Jade-1 antisense promotes growth of kidney cells. (a) Jade-1 expression in 293 tet-off Jade-1 antisense lines. Western blot analysis of endogenous Jade-1 expression of antisense Jade-1 (ASJ) lines ASJ3 and ASJ2 in the presence of Dox (+Dox) or without Dox (-). In the positive control lane (Jade-1), 293 cells were transfected with an untagged Jade-1 expression vector. (b) Jade-1 antisense promotes growth of 293 cells in culture. As in Fig. 2b, cell-counting experiments were performed by using the 293 antisense lines from a.

Fig. 5.

Jade-1 antisense alters monolayer morphology of cells in culture. Representative examples of monolayer morphology noted with all 293 Jade-1 antisense lines. 293 antisense line ASJ3 in monolayer culture grown with (b and d) or without (a and c) Dox, shown at low (×40) (a and b) and high (×200) (c and d) magnification.

Fig. 6.

Jade-1 promotes apoptosis. (a) Binding of FITC-annexin V to 786-O stable renal cancer cell lines by FACS analysis. (Error bars, 1 SD.) ^*, P < 0.01 versus controls. (b) Cleavage of PARP by caspase 3 in 786-O renal cancer lines transfected with Jade-1 (J) or Jade-1 and pVHL (JV) by Western blot analysis. Representative result of four experiments. (c) Western blotting for antiapoptotic Bcl-2 in renal cancer stable lines. 786-O cells are the parental line.

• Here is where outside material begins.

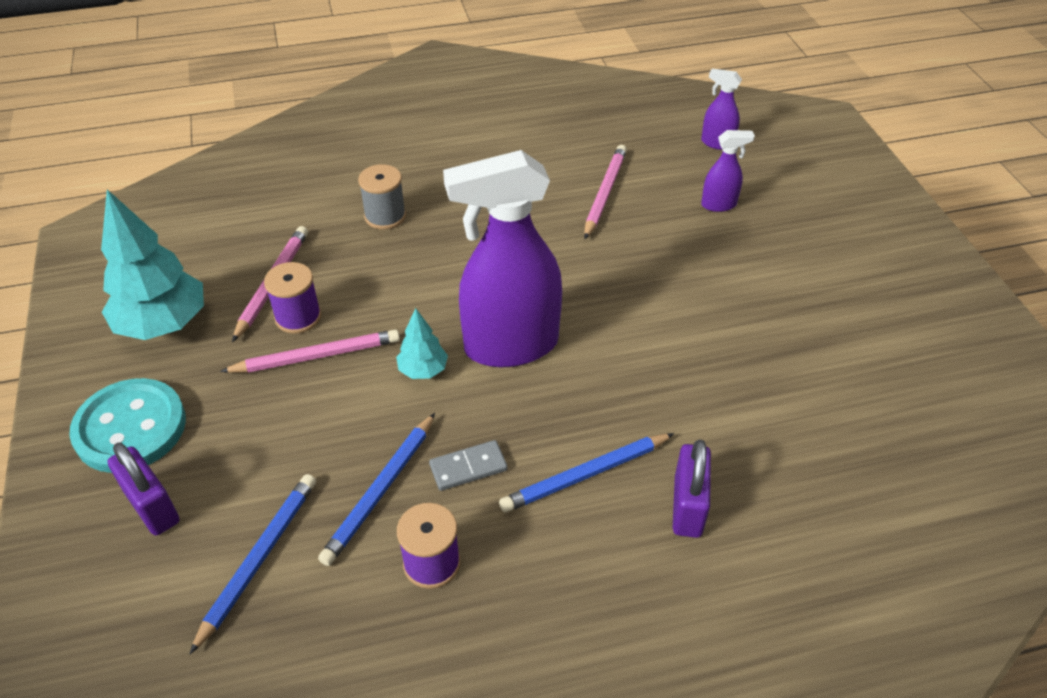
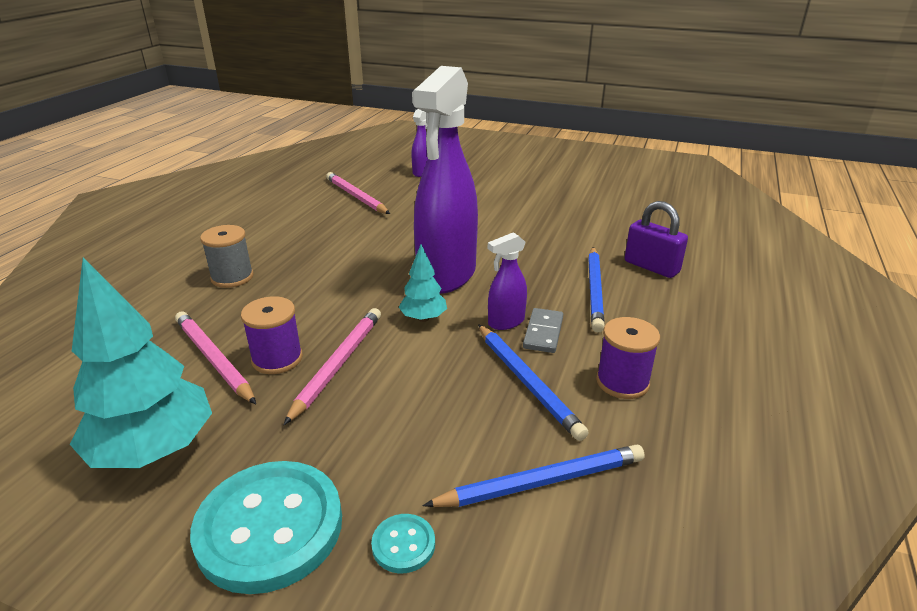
camera: 55 degrees left, 15 degrees down
purple padlock [107,443,179,535] -> turquoise button [371,514,435,573]
blue pencil [190,474,316,654] -> blue pencil turned 105 degrees clockwise [422,445,645,507]
purple spray bottle [701,69,742,150] -> purple spray bottle moved to [488,232,527,330]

Shown are the representative results of three experiments. (d) Jade-1 increases apoptosis in transiently transfected 293T17 cells as assessed with fluorescent dye Hoechst 33342. n = 5. ^*, P < 0.05. (Error bars, 1 SD.) (e) Jade-1 antisense reduces the percentage of fragmented cells. Jade-1 antisense line ASJ3 was tested with and without Dox after permeabilization and propidium iodide staining by FACS analysis. Light side scatter (SSC) was compared with forward scatter (FSC). A representative result of three experiments using two antisense Jade-1 cell lines is shown. (f) Jade-1 antisense increases Bcl-2 levels. Lines ASJ2 and ASJ3 were grown with and without Dox. A representative result of four experiments is shown.